Could you give examples, so it becomes more clear for the audience?
Well, simply put. In gymnastics, since it’s a sport, the valorization process is rather direct: you jump high, you are flexible, you turn without falling and you manage to catch the ball after a flawless turn while hugging the other leg as if it was an accessory. The faster, the sharper, the more breathtaking you are, the better. The tricks evolve with the years, so does the skill and joy of- and for it.
Ballet, which in a way isn’t far from gymnastics in appearance, has something more complex at play. Aesthetics. Hm, how to explain aesthetics? Let’s say, it’s a set of values that help you to perceive beauty, taste, sympathy for or in something/someone. Aesthetics change depending on where you come from, or in other words, depend on the context. For.ex if I am born and raised in Sweden, most probably I will find white glazed wooden floor pleasing and beautiful. While if I am born and raised in Russia the same floor will remind me of a sauna or a cheap country house and I would have hard time to see it as beautiful. Wood, in some cultures, cannot compete with gold and marble.
In classical ballet, the aesthetics are pretty stable, just as in classical art. There are agreed upon proportions, codes, body ideals, narratives and skills. Everyone agrees “when its wood” or “when its marble”. However, what is interesting is how skill enhances the aesthetics in ballet through time. We can see clearly that a “high leg (développée)” in 1930’s has about 45 degrees differences with a post-millennial high leg. Nevertheless, the main ideals remain. The changes are minimal and are solidified by an agreed upon (worldwide) training, classical ballet technique. The joy lies in the constant evolution of skill. Both gymnastics and ballet look easy but demand rigorous and docile body. It has its clear conventions, and the road to them is daily training and practice.
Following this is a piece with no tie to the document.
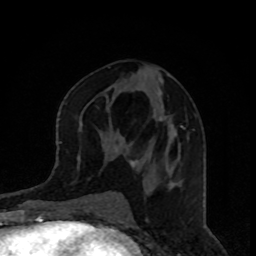
Breast MRI, one axial slice. Position 43 of 80 along the scan axis. Cropped to one breast. Dynamic contrast-enhanced series, time point 2 of 8 at this slice position (early post-contrast). 1.5 T. TE 4.2 ms, TR 7 ms. 2 mm slice thickness. 256 × 256 image matrix, field of view 160 × 160 mm. Female patient.
Annotated regions visible in this slice (semi-automatically segmented with operator editing):
- enhancing-tissue mask used for the functional tumour volume (all voxels passing the contrast-enhancement thresholds inside the analysis volume; usually the tumour): bounding box (x1, y1, x2, y2) in pixels: (131, 117, 186, 166)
The conventions are broken very slowly and when they are, it is mainly due to the evolution in physical skill and material equipment (clothes, ballet shoes, stage floor, ballet barres etc). If you look at the ballet dancers today, their bodies are not far from an athlete body. It wasn’t always like that. But as the change is gradual and minimal one tends to think that it has always been like that.
Now, contemporary dance ( or/and post modern dance, post dance, modern dance, new dance, dance dance….) It does not have one unique technique, its does not agree one and the same term. It has, and again, depending on where you come from, points of departure in different traditions of dance and/or theatre. Furthermore, it is important to emphasize that these points of departure are only similar, not the same. There is a common idea that contemporary dance stems in classical ballet. Yes, some does, but some other does not at all.
To make it simple, we can say that the codes and conventions of classical ballet became a reason to break them in order to search for new ways of disciplining the body. Or to overall bring a question why a body needs to be disciplined in that particular way? This of course touches the aesthetics too. Could there be other floor materials, beside the white glazed wood? Why not earth? Why not marble? Why not grass or clay?
So if I would have to define a one thing in common in contemporary dance it would perhaps be this question: “why not?” or better “what if?”… A constant questioning, clearance of anything established… Actually, the motto of contemporary dance should be Vive La Dégagisme!